The presence of these divers would explain the spooky nature of the fish off the eastern most point, reasoned Compton.   

Two divers made their way onto the beach, walking barefoot over the live coral. One of them was the woman he had seen in the boat. She wore a white blouse that clung to her brown breasts and she was stunningly beautiful. Compton stammered out a “Bula.”

She replied, “Bula,” and followed it with the loveliest smile he had ever seen. The boy came forward and asked in broken English if Compton had any matches so they might light a fire further down the island and cook their afternoon meal. Compton found a book of matches and gave them to the woman. She received them shyly and went off with the boy clambering over the rocks and coral as if it were fleece, disappearing behind the cluster of lava rocks that edged the far cove.

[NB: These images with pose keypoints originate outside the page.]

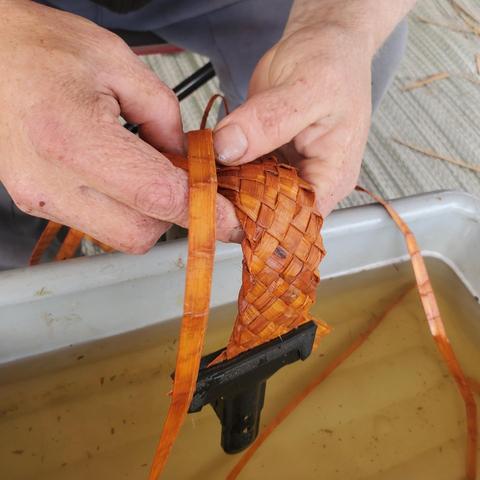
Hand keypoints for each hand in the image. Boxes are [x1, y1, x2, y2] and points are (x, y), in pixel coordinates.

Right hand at [0, 1, 239, 251]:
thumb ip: (165, 116)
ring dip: (148, 213)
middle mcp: (52, 182)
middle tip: (183, 181)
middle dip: (173, 213)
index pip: (157, 196)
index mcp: (74, 138)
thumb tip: (187, 158)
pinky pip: (98, 224)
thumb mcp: (116, 62)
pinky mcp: (37, 202)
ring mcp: (40, 198)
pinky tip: (120, 176)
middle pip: (142, 232)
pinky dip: (122, 209)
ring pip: (121, 236)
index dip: (204, 211)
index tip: (229, 220)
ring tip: (146, 170)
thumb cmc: (38, 48)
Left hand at [214, 24, 372, 216]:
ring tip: (200, 179)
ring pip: (251, 196)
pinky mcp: (266, 158)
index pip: (295, 220)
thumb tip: (228, 148)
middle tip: (203, 193)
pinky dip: (223, 169)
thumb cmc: (332, 62)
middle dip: (236, 207)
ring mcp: (285, 171)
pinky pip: (241, 173)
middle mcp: (309, 181)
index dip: (260, 222)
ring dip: (225, 189)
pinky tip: (205, 163)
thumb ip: (268, 121)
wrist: (322, 41)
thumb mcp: (306, 88)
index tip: (225, 211)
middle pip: (270, 213)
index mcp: (332, 177)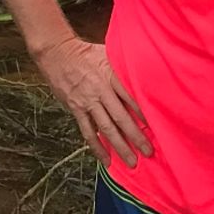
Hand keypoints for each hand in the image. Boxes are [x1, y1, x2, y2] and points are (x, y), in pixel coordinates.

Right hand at [34, 38, 152, 167]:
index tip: (157, 127)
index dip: (144, 113)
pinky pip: (88, 132)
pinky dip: (97, 147)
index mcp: (111, 75)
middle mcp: (100, 90)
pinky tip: (106, 159)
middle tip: (149, 152)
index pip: (131, 97)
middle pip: (121, 117)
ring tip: (131, 161)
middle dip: (136, 136)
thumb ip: (122, 67)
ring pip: (106, 128)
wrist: (57, 52)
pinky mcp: (76, 109)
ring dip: (120, 146)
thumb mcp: (107, 53)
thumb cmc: (85, 52)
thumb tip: (142, 77)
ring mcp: (87, 101)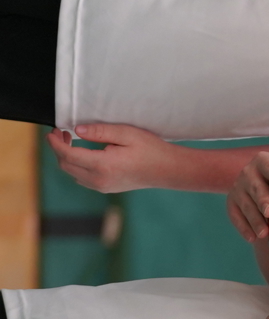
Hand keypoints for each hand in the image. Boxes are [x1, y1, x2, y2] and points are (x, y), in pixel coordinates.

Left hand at [46, 123, 181, 192]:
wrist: (167, 171)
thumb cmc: (150, 150)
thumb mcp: (126, 134)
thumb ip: (100, 131)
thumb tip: (77, 129)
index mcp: (102, 165)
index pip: (68, 155)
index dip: (55, 142)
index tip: (52, 130)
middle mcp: (98, 180)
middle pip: (66, 165)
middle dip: (59, 148)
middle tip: (62, 132)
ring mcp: (102, 187)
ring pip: (72, 173)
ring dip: (66, 157)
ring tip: (71, 140)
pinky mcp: (106, 188)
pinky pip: (82, 178)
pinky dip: (76, 165)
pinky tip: (83, 153)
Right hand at [227, 129, 268, 241]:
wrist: (262, 183)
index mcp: (263, 161)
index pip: (267, 164)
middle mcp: (248, 173)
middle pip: (254, 187)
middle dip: (262, 199)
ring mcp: (238, 190)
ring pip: (245, 205)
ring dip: (254, 219)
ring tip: (265, 232)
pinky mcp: (232, 204)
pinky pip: (235, 216)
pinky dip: (243, 227)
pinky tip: (252, 238)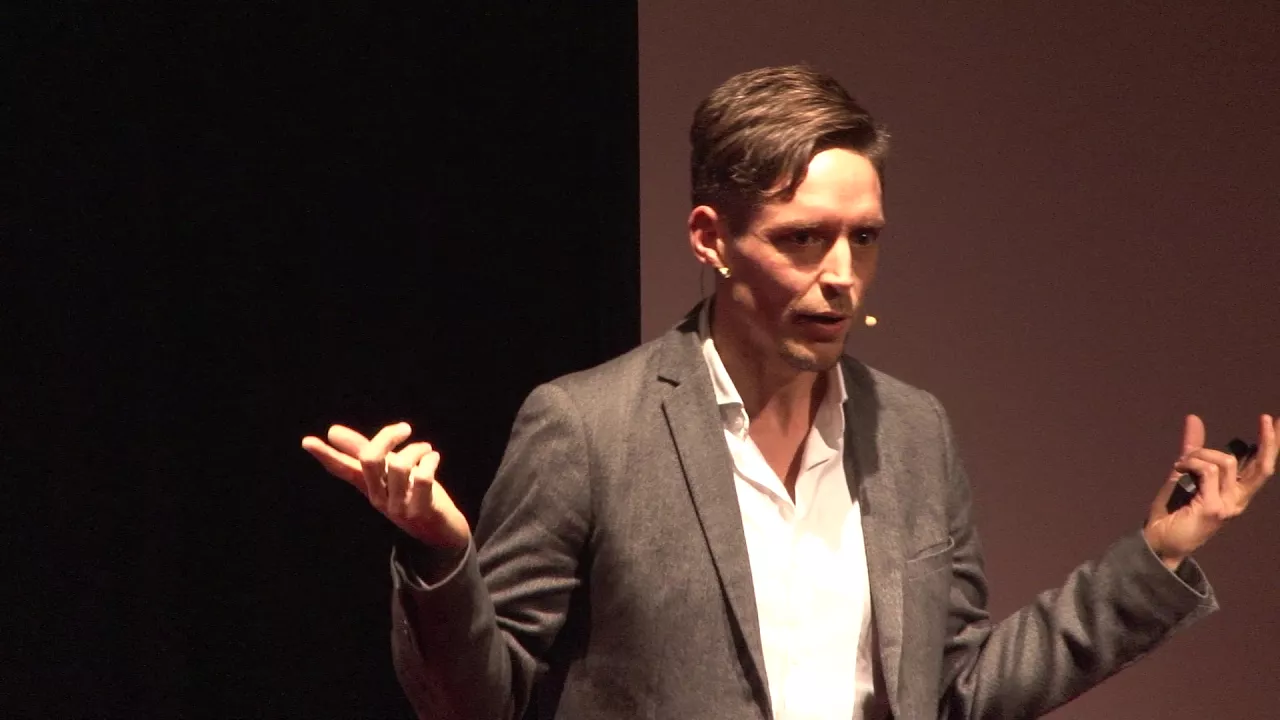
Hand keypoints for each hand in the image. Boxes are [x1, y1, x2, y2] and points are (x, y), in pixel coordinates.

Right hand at [301, 422, 471, 551]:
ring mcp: (398, 506)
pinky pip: (423, 479)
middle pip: (370, 460)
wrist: (442, 531)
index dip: (326, 455)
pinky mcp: (421, 511)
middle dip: (387, 437)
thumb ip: (363, 451)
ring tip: (426, 449)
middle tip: (405, 428)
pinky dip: (430, 461)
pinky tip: (434, 458)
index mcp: (368, 486)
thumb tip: (332, 430)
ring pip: (400, 466)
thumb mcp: (388, 471)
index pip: (342, 469)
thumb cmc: (413, 494)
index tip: (306, 441)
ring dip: (417, 449)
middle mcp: (378, 497)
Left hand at [1143, 414, 1278, 569]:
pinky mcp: (1214, 508)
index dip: (1271, 444)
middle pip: (1264, 467)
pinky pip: (1207, 471)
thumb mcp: (1184, 473)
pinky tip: (1178, 467)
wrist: (1158, 541)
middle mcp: (1237, 500)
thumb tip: (1194, 418)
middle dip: (1269, 441)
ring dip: (1198, 454)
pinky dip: (1191, 462)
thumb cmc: (1171, 511)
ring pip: (1225, 461)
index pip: (1261, 467)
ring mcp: (1228, 505)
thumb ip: (1193, 448)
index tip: (1275, 420)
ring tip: (1182, 462)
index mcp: (1235, 493)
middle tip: (1268, 418)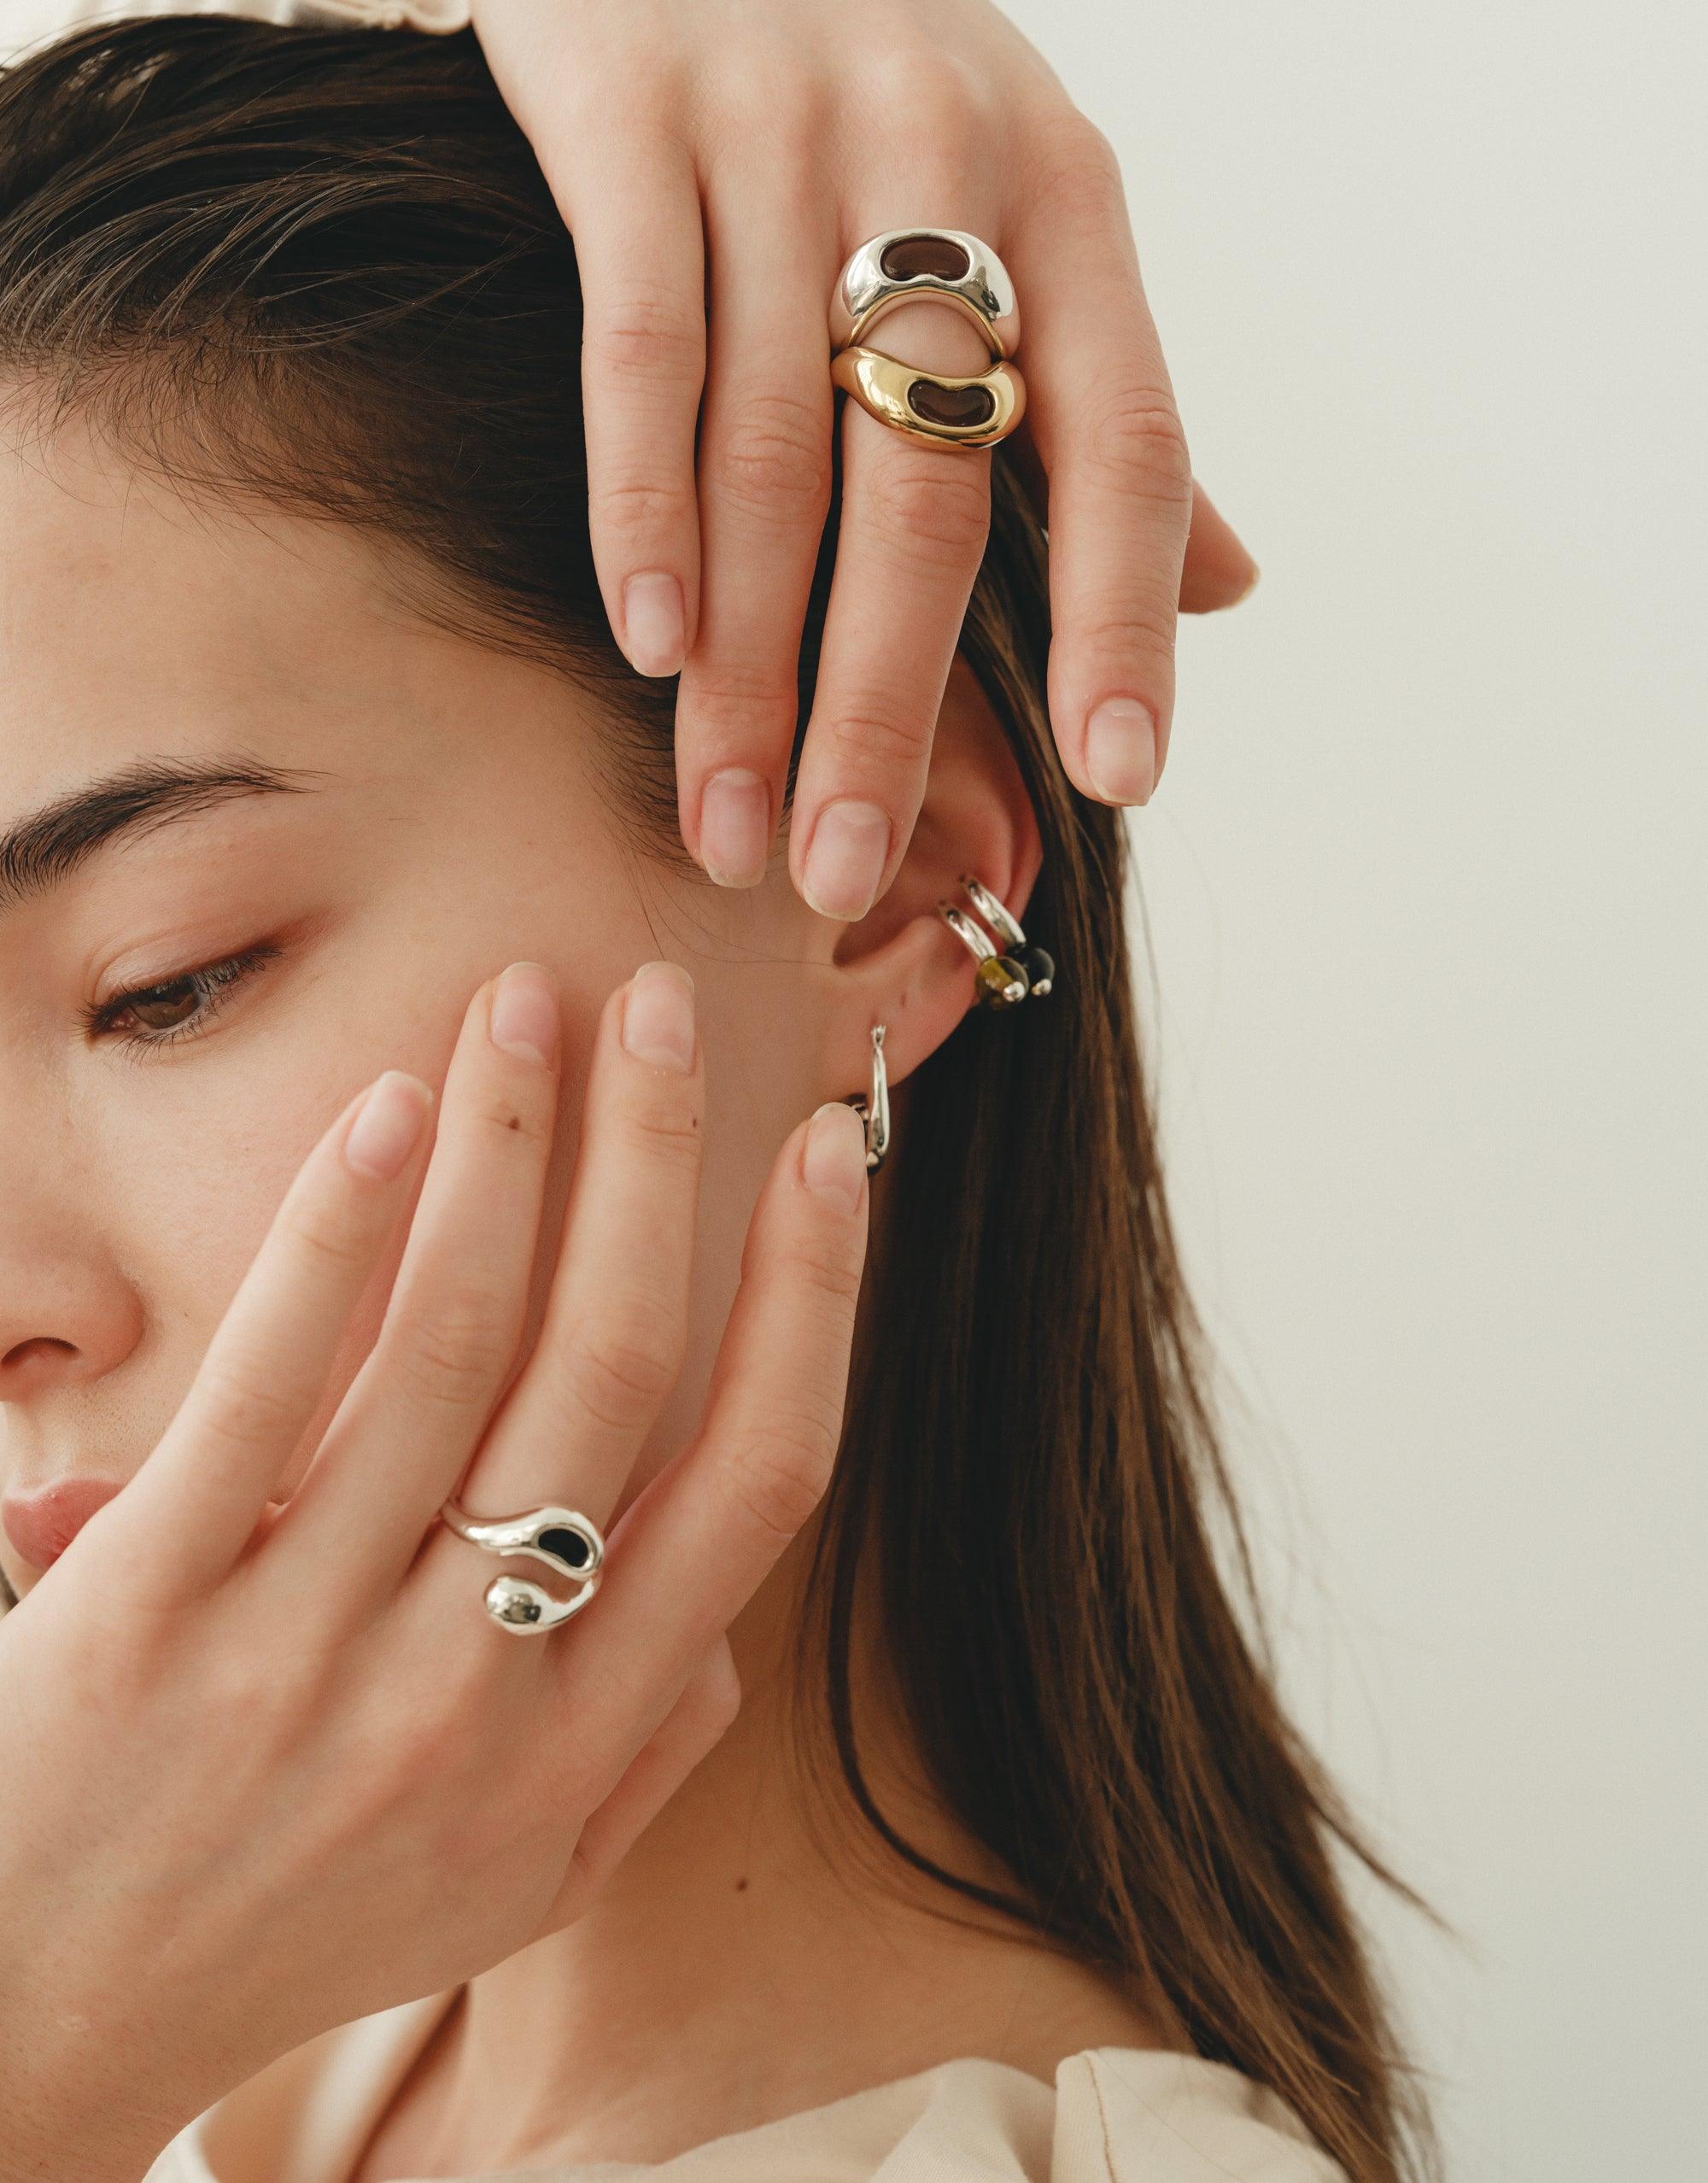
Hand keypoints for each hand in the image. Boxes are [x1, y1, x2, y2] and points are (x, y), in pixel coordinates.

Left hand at [0, 961, 868, 2180]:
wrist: (34, 2041)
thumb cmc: (281, 1933)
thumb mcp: (500, 1896)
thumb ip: (633, 1765)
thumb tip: (725, 1643)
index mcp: (584, 1747)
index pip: (758, 1482)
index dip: (813, 1297)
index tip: (827, 1157)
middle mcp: (477, 1696)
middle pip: (614, 1369)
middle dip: (656, 1159)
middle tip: (665, 1001)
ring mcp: (314, 1652)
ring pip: (455, 1345)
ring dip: (511, 1147)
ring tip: (526, 1006)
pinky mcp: (152, 1612)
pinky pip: (272, 1388)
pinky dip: (342, 1234)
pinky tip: (390, 1112)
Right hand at [470, 0, 1256, 917]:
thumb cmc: (873, 69)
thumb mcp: (1029, 198)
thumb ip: (1109, 397)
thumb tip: (1225, 590)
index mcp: (1072, 198)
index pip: (1129, 442)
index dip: (1124, 623)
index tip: (1115, 782)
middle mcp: (945, 158)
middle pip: (929, 494)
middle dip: (885, 711)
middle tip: (844, 874)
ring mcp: (783, 129)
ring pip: (774, 454)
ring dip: (749, 668)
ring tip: (732, 824)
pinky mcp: (628, 104)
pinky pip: (643, 344)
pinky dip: (642, 505)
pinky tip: (644, 644)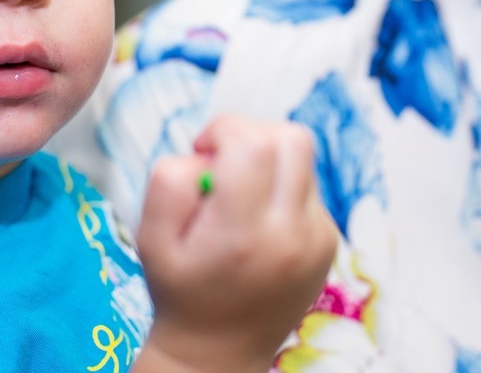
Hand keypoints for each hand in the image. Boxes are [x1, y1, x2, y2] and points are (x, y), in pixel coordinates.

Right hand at [134, 113, 336, 372]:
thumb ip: (170, 182)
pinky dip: (282, 189)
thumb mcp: (151, 237)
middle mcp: (291, 233)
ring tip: (242, 198)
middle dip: (253, 134)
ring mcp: (317, 238)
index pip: (254, 142)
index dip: (225, 130)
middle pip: (292, 138)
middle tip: (224, 164)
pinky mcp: (329, 241)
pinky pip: (309, 188)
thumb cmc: (180, 288)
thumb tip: (209, 154)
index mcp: (242, 232)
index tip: (204, 151)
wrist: (219, 351)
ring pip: (302, 159)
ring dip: (269, 162)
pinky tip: (261, 223)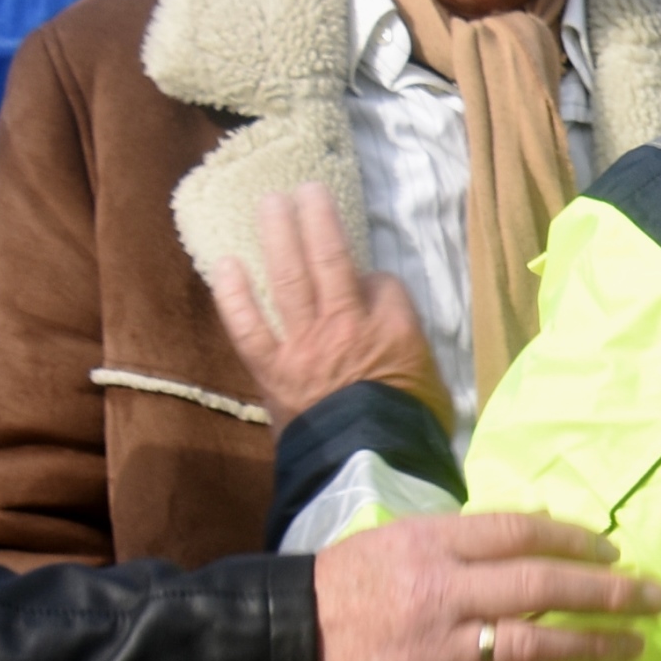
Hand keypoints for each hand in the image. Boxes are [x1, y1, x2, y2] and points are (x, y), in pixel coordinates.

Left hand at [209, 183, 448, 427]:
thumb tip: (394, 331)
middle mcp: (348, 324)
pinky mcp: (274, 369)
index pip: (383, 284)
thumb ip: (412, 350)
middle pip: (330, 260)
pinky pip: (249, 325)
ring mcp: (306, 344)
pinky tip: (226, 264)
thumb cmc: (412, 434)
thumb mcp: (434, 386)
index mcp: (394, 329)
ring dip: (278, 236)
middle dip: (317, 221)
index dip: (377, 281)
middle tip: (305, 188)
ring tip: (270, 203)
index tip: (372, 284)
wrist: (370, 471)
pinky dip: (234, 295)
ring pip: (290, 278)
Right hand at [312, 513, 660, 660]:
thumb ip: (461, 538)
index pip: (519, 534)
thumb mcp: (395, 540)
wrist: (280, 645)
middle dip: (607, 592)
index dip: (573, 540)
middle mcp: (443, 594)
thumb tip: (534, 531)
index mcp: (432, 546)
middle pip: (540, 587)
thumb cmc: (340, 587)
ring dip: (591, 646)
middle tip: (655, 596)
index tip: (612, 551)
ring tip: (634, 645)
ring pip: (532, 646)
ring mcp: (440, 651)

The boat pulled into shore a half-mile down the coast. Compton lay back on the sand next to the fallen tree and closed his eyes, better to visualize the woman who had stood dripping before him.

“Bula, Michael,” called Moses who startled Compton out of his daydream. “Enjoying the Fiji sun.” He carried two plastic containers of water that he placed in the kitchen and then retrieved a bunch of belle from the bow of the boat. “Picked fresh this morning by Mariah for you.”

“Please thank her for me. How about a cup of tea?”

“Will you look at that tree,” said Moses, as if he had just noticed some extraordinary feature that previously had escaped his attention. “Have you seen this trail of mud that leads up to that big mud nest near the branches?” he asked, walking to the base of the tree.

“A wasp nest?”

“Termites,” said Moses, pulling a piece of mud from the tree, spilling out white, maggot-like vermin on to the sand. “Isn’t that something. The kingfisher is the one who make that hole in the mud. It flies in and lays its eggs and when they hatch the babies eat the termites. That kingfisher come out of that hole like a bullet. Most birds have to flap a bit to get going, but the kingfisher is a bullet. The leaves on the tree turn red and fall into the water and sink. Sometimes the octopus hides under the red leaf, and he turns himself bright red.  Amazing, eh.”

Compton nodded, marginally interested, eager to describe his morning.

“I speared a small fish today and saw this beautiful girl. I want you to check and make sure its good enough to eat.”

“The girl?” quipped Moses.

Compton pointed to the shade of the boulder where the fish head lay. “It’s over there.”

Moses examined it. “That’s a good one. Good eating. Who is this girl’s name?”

“I don’t know. Actually she’s a woman and she was in a blue-hulled boat filled with people. There was an old man at the tiller who spoke pretty good English. They’re camping down the island. I think you can see them from the beach.”

“I see them already. That is Jokatama. His family has lots of girls. No name, eh.”

“No, but I gave them matches for a fire. Do you think they’ll bring them back?”

“They bring ‘em back,” assured Moses.

“What makes you so sure?”

Moses pointed to the boy who was just climbing over the rocks.  After returning the matches to Compton, Moses spoke to the boy in Fijian. They conversed briefly, then the boy shook Compton’s hand and left.

“Her name is Sinaca. She is the daughter of Jokatama. She is very beautiful. I watch her walk when I am in the village but she has very mean brothers, so I don’t watch her very long.”